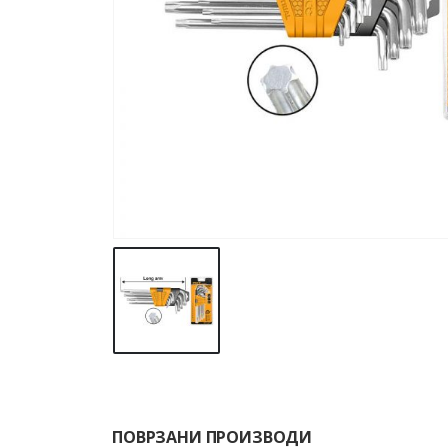
ПОВРЗАНИ ПРОИЗВОДИ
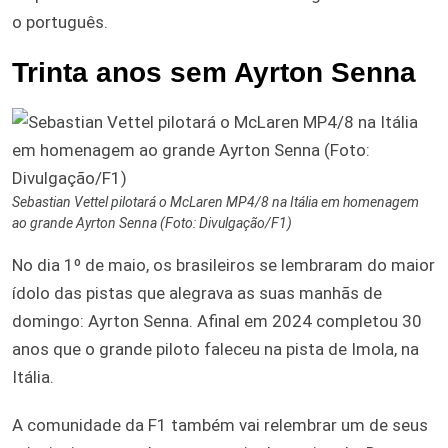
o português.
Trinta anos sem Ayrton Senna
Sebastian Vettel pilotará o McLaren MP4/8 na Itália em homenagem
ao grande Ayrton Senna (Foto: Divulgação/F1)
No dia 1º de maio, os brasileiros se lembraram do maior
ídolo das pistas que alegrava as suas manhãs de
domingo: Ayrton Senna. Afinal em 2024 completou 30
anos que o grande piloto faleceu na pista de Imola, na
Itália.
A comunidade da F1 também vai relembrar um de seus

_ _ _ _ _

-- Work task --
Look through the records above for the string "grande", then copy every line that has it.

-- Response below --
ao grande Ayrton Senna (Foto: Divulgação/F1)
anos que o grande piloto faleceu na pista de Imola, na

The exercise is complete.